§ Task objective: Rewrite everything from the line containing "conceptual: median 74, box" down to the end of the items, replacing "categories" with "x-axis labels" and leaving the rest unchanged.

§ Data:
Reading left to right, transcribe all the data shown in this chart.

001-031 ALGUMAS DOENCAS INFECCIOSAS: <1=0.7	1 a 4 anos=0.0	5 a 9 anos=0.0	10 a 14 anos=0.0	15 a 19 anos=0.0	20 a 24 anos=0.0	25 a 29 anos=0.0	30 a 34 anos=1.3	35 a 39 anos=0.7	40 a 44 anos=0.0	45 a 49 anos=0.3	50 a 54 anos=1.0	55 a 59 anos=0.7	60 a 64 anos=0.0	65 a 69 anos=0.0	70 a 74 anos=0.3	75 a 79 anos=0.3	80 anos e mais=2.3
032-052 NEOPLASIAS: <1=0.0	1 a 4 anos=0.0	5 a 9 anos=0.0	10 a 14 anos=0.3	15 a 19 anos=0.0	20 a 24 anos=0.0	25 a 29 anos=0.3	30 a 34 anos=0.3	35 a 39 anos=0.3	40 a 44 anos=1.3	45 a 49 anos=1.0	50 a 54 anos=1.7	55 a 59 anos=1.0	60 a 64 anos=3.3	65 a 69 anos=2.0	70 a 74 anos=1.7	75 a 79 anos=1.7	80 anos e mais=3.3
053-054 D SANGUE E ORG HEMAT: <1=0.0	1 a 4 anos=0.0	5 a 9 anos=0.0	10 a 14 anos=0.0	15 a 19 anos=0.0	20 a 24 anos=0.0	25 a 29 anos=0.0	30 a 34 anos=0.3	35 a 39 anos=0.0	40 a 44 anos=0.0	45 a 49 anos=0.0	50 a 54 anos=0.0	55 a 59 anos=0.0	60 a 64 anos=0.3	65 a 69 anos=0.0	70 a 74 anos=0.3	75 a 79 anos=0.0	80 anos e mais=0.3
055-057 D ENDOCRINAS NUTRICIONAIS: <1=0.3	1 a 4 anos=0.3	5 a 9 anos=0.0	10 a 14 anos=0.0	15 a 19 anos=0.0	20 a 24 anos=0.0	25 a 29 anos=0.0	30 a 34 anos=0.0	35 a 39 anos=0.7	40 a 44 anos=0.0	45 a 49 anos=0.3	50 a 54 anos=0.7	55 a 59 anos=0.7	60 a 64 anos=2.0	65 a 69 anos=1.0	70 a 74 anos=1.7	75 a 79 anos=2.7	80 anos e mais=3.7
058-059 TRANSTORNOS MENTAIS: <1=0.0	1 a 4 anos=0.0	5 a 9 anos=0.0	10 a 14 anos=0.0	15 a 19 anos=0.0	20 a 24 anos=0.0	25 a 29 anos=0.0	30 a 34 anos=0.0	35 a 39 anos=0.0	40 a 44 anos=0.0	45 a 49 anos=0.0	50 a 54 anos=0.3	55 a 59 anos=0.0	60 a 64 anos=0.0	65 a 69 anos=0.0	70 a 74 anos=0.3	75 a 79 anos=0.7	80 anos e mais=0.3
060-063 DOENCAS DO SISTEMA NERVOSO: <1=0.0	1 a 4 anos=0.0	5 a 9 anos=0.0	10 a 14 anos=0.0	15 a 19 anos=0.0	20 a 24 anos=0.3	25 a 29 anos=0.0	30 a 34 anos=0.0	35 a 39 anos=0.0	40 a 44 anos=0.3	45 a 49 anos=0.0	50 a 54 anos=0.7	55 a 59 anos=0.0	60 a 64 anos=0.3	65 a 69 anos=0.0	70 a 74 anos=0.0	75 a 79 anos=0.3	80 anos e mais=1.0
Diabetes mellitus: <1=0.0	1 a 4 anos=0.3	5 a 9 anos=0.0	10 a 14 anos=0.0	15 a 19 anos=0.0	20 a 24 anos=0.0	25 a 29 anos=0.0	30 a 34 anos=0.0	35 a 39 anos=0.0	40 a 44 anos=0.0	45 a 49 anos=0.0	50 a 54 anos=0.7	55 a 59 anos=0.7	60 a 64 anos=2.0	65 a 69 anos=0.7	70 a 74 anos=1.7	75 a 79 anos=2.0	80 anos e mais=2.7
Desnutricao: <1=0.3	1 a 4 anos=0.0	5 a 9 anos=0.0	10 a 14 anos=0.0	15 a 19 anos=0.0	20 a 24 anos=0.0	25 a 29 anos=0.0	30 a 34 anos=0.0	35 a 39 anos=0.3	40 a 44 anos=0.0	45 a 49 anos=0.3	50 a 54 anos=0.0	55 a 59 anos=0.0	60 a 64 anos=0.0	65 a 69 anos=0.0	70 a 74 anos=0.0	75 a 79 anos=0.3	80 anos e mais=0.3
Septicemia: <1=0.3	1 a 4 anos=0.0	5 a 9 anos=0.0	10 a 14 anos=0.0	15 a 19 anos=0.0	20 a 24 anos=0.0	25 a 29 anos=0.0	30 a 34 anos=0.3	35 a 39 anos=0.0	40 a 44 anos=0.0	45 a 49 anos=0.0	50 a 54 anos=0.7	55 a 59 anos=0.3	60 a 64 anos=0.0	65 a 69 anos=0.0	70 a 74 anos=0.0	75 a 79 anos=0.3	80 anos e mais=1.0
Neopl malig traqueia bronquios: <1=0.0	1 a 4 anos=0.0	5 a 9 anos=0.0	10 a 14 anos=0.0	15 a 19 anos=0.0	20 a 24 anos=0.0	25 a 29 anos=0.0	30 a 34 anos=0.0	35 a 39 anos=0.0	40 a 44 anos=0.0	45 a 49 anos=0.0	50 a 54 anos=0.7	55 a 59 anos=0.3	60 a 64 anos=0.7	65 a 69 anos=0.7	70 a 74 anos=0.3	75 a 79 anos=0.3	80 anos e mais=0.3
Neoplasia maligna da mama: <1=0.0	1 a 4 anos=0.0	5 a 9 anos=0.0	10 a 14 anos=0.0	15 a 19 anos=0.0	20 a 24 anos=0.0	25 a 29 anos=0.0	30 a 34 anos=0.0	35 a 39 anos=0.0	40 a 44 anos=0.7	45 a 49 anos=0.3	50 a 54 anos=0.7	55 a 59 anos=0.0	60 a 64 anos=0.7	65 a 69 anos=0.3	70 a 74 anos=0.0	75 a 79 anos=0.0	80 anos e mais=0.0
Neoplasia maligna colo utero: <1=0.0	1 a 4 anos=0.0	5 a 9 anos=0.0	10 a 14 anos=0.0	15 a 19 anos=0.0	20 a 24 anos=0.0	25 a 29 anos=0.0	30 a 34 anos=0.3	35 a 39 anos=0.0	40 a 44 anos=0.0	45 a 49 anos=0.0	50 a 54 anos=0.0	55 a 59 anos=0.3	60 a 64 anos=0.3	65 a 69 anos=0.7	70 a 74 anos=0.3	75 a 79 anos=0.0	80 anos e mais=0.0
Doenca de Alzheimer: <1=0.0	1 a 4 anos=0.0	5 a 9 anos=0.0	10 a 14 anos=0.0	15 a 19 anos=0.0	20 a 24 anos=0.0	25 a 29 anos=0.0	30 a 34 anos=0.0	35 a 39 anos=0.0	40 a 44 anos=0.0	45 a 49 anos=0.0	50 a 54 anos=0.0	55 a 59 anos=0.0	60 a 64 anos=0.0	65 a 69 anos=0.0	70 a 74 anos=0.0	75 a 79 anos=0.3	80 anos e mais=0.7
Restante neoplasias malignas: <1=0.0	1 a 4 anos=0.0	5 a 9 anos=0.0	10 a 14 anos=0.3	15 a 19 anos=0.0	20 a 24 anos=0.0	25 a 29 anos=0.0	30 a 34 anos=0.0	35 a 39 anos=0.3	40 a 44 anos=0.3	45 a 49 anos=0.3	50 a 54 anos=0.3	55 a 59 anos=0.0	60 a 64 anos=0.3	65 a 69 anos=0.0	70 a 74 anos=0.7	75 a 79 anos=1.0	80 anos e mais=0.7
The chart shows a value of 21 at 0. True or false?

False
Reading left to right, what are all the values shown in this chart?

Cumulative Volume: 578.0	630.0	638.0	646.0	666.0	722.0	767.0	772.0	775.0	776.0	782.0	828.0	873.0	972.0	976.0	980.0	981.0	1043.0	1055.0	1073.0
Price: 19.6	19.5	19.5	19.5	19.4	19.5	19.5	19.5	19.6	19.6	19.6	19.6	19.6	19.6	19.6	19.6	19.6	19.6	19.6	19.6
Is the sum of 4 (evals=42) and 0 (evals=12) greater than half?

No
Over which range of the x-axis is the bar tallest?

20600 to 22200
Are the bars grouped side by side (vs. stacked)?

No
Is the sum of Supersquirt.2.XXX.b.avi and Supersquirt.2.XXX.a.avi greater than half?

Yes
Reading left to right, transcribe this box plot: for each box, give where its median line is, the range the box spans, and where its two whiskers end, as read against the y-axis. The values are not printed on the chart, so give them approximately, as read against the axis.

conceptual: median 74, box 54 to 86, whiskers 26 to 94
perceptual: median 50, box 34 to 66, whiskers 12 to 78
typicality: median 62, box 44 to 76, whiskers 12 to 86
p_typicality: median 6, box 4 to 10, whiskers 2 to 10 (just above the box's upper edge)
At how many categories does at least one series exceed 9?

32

§ Task response:
conceptual: median 74, box 54 to 86, whiskers 26 to 94
perceptual: median 50, box 34 to 66, whiskers 12 to 78
typicality: median 62, box 44 to 76, whiskers 12 to 86
p_typicality: median 6, box 4 to 10, whiskers 2 to 10 (just above the box's upper edge)
At how many x-axis labels does at least one series exceed 9?

32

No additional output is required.